Thursday, June 4, 2009

Getting ready

After a year and a half of the paperwork chase and fundraising it hardly seems possible that we will soon be returning to Ukraine, the birthplace of two of our beloved daughters Alesa 15 and Julia 12. Have we really been home two years from our last trip? It has been 4 years since we brought our then 13 year old son Zhenya home from Russia. Time has flown by so fast.

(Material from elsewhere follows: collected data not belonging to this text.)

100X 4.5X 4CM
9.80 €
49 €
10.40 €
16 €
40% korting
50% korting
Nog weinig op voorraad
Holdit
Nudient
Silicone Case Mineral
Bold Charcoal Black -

Our appointment date is June 9th. We have been packing and trying to tie up all the loose ends. Leaving home for anywhere from five to seven weeks is never easy. Luckily for us our older children will be able to hold down the fort. Our 24 and 20 year old sons will get a taste of the responsibility of running a household. They are very protective of their younger siblings so we know they will be in good hands. Our oldest, Brett, was even giving me the third degree on the camp I signed the girls up for while we were gone. I remember when he used to tell me I worried too much when he went to camp "mom I will be fine" now look how the tables have turned. It is so fun to see them mature into adults.
God will be watching over everyone and everything while we are away so I am at peace with this part of our trip.
We are praying for Lena whom we have not yet met. We feel like we know about her from talking to  several families who have been to Ukraine and adopted from her orphanage. There is also a fantastic website called www.Reecesrainbow.org who helps Downs Syndrome and other special children find homes. This is where we were first introduced to Lena. She is a beautiful, bright, talented 15 year old girl who was getting close to aging out of the system and wanted a family so badly. God called us to be that family.
So begins the start of our journey to Lena.